Dataset excerpts
Content starts
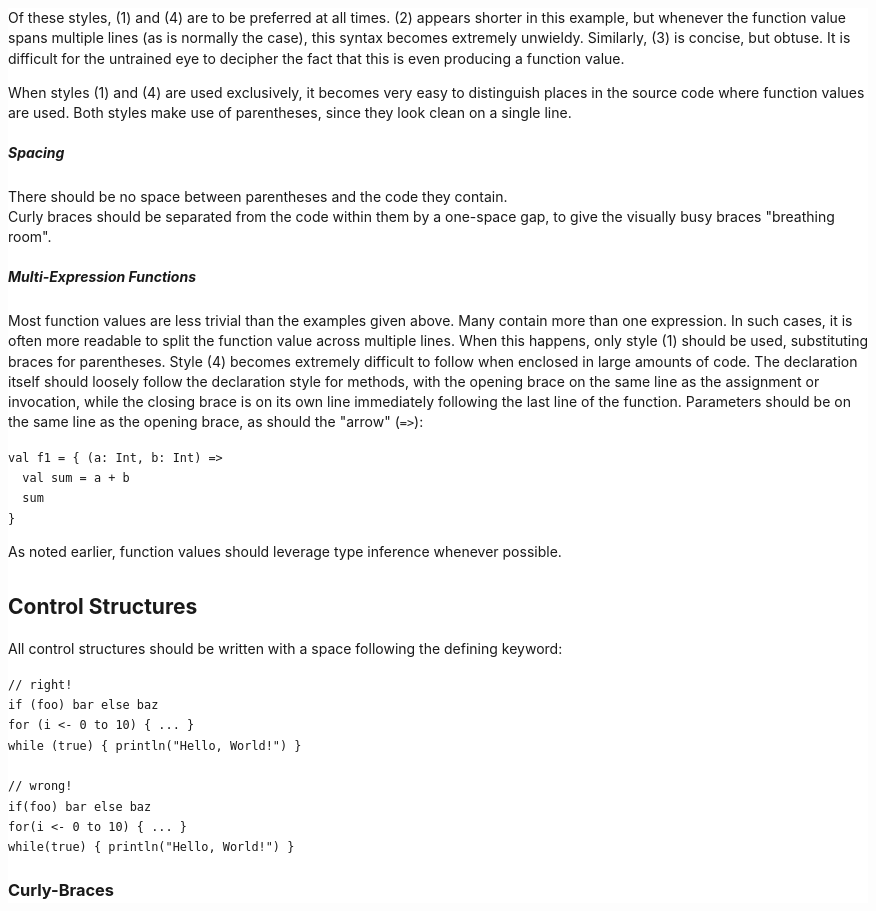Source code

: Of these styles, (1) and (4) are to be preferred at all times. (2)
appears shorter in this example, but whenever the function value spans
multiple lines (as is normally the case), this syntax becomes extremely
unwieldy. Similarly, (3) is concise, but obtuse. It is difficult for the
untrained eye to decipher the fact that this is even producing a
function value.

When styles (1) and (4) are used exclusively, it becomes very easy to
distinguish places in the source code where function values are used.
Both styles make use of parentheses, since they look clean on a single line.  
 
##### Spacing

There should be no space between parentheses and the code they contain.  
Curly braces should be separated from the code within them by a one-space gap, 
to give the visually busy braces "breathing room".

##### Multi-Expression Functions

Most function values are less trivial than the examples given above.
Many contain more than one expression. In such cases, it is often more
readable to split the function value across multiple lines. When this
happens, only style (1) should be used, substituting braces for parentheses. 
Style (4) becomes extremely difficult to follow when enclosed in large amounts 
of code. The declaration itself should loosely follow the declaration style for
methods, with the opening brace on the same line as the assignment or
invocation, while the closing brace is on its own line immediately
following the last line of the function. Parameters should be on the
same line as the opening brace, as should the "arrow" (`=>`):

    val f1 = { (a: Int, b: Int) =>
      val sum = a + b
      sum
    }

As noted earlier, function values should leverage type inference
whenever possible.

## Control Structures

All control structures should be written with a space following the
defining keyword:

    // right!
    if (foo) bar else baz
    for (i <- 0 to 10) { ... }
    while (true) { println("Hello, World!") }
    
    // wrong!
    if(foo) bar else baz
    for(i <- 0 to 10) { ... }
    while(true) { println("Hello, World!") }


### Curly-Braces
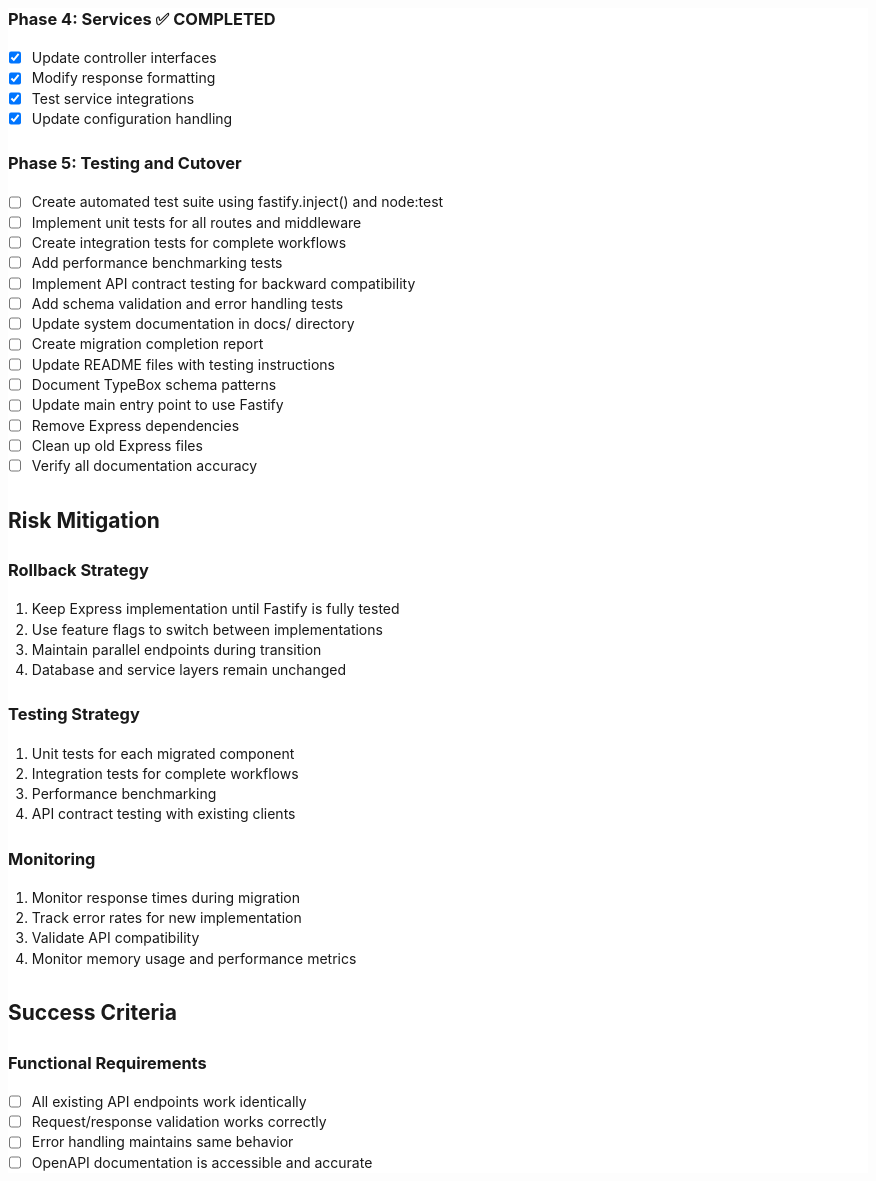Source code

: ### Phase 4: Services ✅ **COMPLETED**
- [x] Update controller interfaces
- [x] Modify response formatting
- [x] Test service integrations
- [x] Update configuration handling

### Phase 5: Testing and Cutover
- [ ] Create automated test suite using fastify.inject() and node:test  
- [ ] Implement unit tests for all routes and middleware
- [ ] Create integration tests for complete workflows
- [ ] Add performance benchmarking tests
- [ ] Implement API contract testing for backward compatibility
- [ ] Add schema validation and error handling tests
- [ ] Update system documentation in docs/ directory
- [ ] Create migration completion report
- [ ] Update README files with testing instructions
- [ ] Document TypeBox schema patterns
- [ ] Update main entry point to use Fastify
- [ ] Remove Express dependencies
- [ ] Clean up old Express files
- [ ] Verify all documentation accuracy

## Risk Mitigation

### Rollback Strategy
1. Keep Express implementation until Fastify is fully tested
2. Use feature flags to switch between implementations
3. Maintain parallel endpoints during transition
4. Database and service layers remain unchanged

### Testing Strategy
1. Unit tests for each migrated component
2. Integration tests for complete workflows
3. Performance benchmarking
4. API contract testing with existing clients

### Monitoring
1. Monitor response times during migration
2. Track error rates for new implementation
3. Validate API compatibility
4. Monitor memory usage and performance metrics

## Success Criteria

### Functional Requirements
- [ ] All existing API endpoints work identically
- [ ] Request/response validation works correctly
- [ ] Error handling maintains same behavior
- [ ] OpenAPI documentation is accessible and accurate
Content ends
Content starts
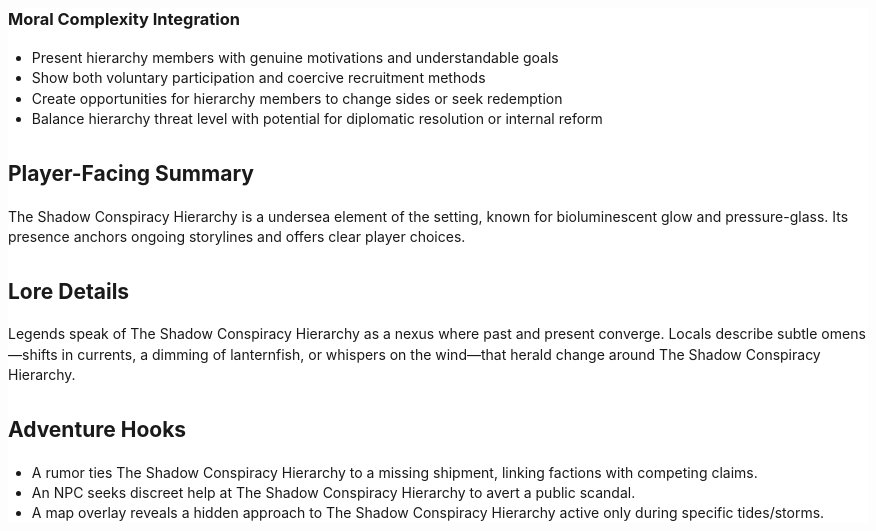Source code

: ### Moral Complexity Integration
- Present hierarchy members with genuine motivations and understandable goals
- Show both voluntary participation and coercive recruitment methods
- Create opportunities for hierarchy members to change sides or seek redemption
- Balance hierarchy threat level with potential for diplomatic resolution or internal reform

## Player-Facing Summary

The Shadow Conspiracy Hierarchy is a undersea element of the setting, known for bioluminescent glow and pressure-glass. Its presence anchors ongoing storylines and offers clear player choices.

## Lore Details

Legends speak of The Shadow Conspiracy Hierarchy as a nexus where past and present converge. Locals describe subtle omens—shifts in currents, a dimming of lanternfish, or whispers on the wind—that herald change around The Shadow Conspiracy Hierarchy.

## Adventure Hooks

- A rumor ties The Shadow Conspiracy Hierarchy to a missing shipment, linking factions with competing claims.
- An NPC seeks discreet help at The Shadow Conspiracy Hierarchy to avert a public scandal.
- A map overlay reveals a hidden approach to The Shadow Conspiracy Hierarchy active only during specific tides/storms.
Content ends
The answer is the lines above from the one with "##### Spacing" to the one with "- [ ] Add performance benchmarking tests", set down exactly, with no pictures.

##### Spacing

There should be no space between parentheses and the code they contain.  
Curly braces should be separated from the code within them by a one-space gap, 
to give the visually busy braces "breathing room".

##### Multi-Expression Functions

Most function values are less trivial than the examples given above.
Many contain more than one expression. In such cases, it is often more
readable to split the function value across multiple lines. When this
happens, only style (1) should be used, substituting braces for parentheses. 
Style (4) becomes extremely difficult to follow when enclosed in large amounts 
of code. The declaration itself should loosely follow the declaration style for
methods, with the opening brace on the same line as the assignment or
invocation, while the closing brace is on its own line immediately
following the last line of the function. Parameters should be on the
same line as the opening brace, as should the "arrow" (`=>`):

    val f1 = { (a: Int, b: Int) =>
      val sum = a + b
      sum
    }

As noted earlier, function values should leverage type inference
whenever possible.

## Control Structures

All control structures should be written with a space following the
defining keyword:

    // right!
    if (foo) bar else baz
    for (i <- 0 to 10) { ... }
    while (true) { println("Hello, World!") }
    
    // wrong!
    if(foo) bar else baz
    for(i <- 0 to 10) { ... }
    while(true) { println("Hello, World!") }


### Curly-Braces
Source code

: ### Phase 4: Services ✅ **COMPLETED**
- [x] Update controller interfaces
- [x] Modify response formatting
- [x] Test service integrations
- [x] Update configuration handling

### Phase 5: Testing and Cutover
- [ ] Create automated test suite using fastify.inject() and node:test  
- [ ] Implement unit tests for all routes and middleware
- [ ] Create integration tests for complete workflows
- [ ] Add performance benchmarking tests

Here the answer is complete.